Poll: Judicial system's financial straits not registering with public

Michaelweston

CHICAGO (Legal Newsline) -- A new poll by the nation's defense bar found that the public is split on the judicial system's current financial health.

The survey, conducted by DRI: The Voice of the Defense Bar's Center for Law and Public Policy and executed by Langer Research Associates in New York, found that 40 percent of respondents feel the civil courts in their state have all the funding they need to do their job adequately.

The poll also found that an identical 40 percent believe their courts are short of needed funding.

The rest are unsure.

According to DRI, the responses were based on "what they had heard or experienced."

The defense bar's study also found that the responses seem to split along ideological lines.

Twenty-nine percent of liberal Democrats polled said they believe civil courts are adequately funded; 54 percent of strong conservatives agreed.
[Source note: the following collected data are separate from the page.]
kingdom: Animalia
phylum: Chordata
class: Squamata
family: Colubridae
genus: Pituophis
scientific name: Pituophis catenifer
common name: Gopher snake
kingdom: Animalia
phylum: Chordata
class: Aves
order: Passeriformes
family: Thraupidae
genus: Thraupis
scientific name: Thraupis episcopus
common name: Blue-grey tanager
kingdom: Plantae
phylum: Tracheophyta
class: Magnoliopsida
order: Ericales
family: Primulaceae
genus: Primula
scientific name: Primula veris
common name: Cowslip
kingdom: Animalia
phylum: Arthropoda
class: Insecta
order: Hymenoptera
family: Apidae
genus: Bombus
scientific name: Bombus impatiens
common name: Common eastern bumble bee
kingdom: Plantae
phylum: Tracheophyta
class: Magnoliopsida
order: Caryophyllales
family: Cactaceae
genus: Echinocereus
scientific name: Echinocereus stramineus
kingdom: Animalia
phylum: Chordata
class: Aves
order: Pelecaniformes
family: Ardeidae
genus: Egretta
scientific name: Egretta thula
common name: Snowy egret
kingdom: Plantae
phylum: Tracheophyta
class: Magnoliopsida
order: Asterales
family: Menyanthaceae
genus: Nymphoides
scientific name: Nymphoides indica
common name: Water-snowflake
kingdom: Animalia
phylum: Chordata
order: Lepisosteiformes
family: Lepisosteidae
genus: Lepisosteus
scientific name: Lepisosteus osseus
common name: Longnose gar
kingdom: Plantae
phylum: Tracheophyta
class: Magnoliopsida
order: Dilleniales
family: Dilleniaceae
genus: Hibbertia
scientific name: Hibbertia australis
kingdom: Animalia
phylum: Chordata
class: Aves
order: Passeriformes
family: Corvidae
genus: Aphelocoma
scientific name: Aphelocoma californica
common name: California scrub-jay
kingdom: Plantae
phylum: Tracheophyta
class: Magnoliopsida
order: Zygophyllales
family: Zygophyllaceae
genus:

"It's amazing that with all the high-profile warnings, literally thousands of newspaper articles and all the effects of the funding shortage being played out in the nation's courts system, that 60 percent of respondents either think there's no funding problem or aren't sure there's a funding problem," DRI President Mike Weston said in a statement Thursday.

"Given all the attention, the unawareness seems almost willful."

A number of judicial districts around the country have warned that in light of serious budget constraints on the local, state and federal levels, and their constitutional requirement to provide speedy trials in criminal cases, they might have to curtail or suspend civil jury trials.

Seventy-five percent of the poll's respondents said they consider that option "unacceptable."

"The ideological split comes as a surprise," John R. Kouris, DRI executive director, said in a statement. "You would think that funding of the courts would be a non-partisan, or at least a bi-partisan, issue given that both political parties have raised the issue.

"It is encouraging though that regardless of political or ideological affiliation, a strong majority finds the suspension of civil trials unacceptable."

The poll's findings come from an independent, nonpartisan telephone survey conducted via landline and cell phone interviews with a random national sample of 1,005 adults.

The results have a margin of sampling error of plus or minus 3.5 percentage points for the full sample.

DRI's poll focused on four areas: confidence in the civil justice system, class action lawsuits, juror bias and judicial funding.

Additional results of the survey will be released in the coming weeks, the defense bar noted.